··· Texto extraído ···

A Genial Care também está voltada à capacitação e ao apoio das pessoas cuidadoras, essenciais para a rotina da criança autista.
Esse apoio se reflete no compartilhamento de conteúdos e dicas práticas, via aplicativo, e uma videochamada quinzenal na qual são abordados os principais objetivos do tratamento da criança.
Quando iniciam o tratamento, as crianças passam a frequentar as clínicas de três a quatro vezes por semana.
A jornada da família que opta pelo tratamento com a Genial Care começa com uma avaliação multidisciplinar, que dura, em geral, cinco dias, para entender as necessidades de cada criança.
A partir dessa avaliação inicial é criado um plano de intervenção, com base nos principais alvos do tratamento — se ela tem necessidade de trabalhar a questão verbal ou sensorial, por exemplo.
Segundo Kenny, essa avaliação se dá de forma integrada, com os profissionais compartilhando uma mesma metodologia, segundo a formação oferecida por meio da plataforma Genial Academy.
Aliás, estaria aí uma das vantagens do serviço da startup, na visão do empreendedor:
“O tratamento ‘tradicional’ costuma ser fragmentado, com profissionais que podem não conversar entre si e seguir abordagens diferentes”
Na Genial Care, ao contrário, afirma o empreendedor, há uma interação entre os especialistas, por meio de um prontuário eletrônico.
Todos na equipe usam a mesma plataforma tecnológica, por meio da qual um TO (terapeuta ocupacional) pode levantar uma dúvida e a terapeuta ABA responder.
“Passamos bastante tempo acertando essa linguagem entre os profissionais para que pudessem trabalhar de forma integrada”
Segundo o empreendedor, o sistema de comunicação da Genial Care “é semelhante à ferramenta Slack e favorece a interação entre os profissionais”.
Cerca de 80% da receita da Genial Care vem dos convênios com planos de saúde – Kenny cita especificamente o Care Plus, um parceiro recente.

··· Listagem fornecida ···

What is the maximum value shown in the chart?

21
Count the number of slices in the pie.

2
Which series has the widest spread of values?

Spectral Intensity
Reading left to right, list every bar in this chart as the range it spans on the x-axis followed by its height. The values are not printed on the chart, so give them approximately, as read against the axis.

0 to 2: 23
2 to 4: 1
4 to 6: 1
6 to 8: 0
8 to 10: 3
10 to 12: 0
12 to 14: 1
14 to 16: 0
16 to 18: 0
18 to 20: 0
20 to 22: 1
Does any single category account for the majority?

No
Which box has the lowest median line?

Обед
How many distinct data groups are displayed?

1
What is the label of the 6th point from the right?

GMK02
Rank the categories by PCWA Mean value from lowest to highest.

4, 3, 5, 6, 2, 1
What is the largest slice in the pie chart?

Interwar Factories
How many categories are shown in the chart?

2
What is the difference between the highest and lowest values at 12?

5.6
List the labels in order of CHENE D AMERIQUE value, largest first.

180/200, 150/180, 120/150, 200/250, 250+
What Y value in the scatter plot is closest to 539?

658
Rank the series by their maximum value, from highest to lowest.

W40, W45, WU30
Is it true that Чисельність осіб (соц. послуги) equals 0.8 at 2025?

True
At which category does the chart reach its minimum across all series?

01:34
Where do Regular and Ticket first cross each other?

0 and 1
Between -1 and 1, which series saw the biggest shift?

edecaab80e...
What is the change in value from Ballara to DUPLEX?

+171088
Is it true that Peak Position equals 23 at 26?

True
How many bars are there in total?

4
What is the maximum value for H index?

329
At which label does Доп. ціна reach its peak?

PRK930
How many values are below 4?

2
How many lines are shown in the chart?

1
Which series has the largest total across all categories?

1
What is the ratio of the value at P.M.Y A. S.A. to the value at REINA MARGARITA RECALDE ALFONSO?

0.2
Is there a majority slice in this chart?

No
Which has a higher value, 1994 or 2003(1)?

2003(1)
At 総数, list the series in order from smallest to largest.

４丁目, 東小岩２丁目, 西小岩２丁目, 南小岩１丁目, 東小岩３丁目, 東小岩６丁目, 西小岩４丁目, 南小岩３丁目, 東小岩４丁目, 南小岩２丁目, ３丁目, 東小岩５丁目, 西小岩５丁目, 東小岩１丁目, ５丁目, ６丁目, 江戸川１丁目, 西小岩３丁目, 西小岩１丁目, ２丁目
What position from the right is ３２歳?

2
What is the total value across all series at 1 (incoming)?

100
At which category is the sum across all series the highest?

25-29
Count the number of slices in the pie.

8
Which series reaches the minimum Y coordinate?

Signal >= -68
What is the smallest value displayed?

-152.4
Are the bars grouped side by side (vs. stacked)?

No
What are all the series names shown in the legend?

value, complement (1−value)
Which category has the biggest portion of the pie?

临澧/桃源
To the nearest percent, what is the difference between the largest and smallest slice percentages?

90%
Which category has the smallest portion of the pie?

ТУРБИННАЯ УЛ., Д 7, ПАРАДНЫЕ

···

Tarefa atribuída A:
Reescreva o trecho do texto sobre a Genial Care que vai de "Todos na equipe" até "terapeuta ABA responder.", inclusive, e troque "plataforma tecnológica" por "ferramenta digital".
Tarefa atribuída B:
Diga se cada afirmação está de acordo com o texto sobre a Genial Care: (i) a avaliação multidisciplinar inicial dura, em geral, cinco dias; (ii) as crianças em tratamento frequentam as clínicas uma vez por semana; (iii) a videochamada com as pessoas cuidadoras acontece uma vez por mês. Responda sim ou não a cada uma e cite literalmente as palavras do texto que decidem a resposta.
A listagem não precisa ser consultada.

Resposta A:
Todos na equipe usam a mesma ferramenta digital, por meio da qual um TO (terapeuta ocupacional) pode levantar uma dúvida e a terapeuta ABA responder.

Resposta B:
(i) Sim: "que dura, em geral, cinco dias".
(ii) Não: "de três a quatro vezes por semana".
(iii) Não: "uma videochamada quinzenal".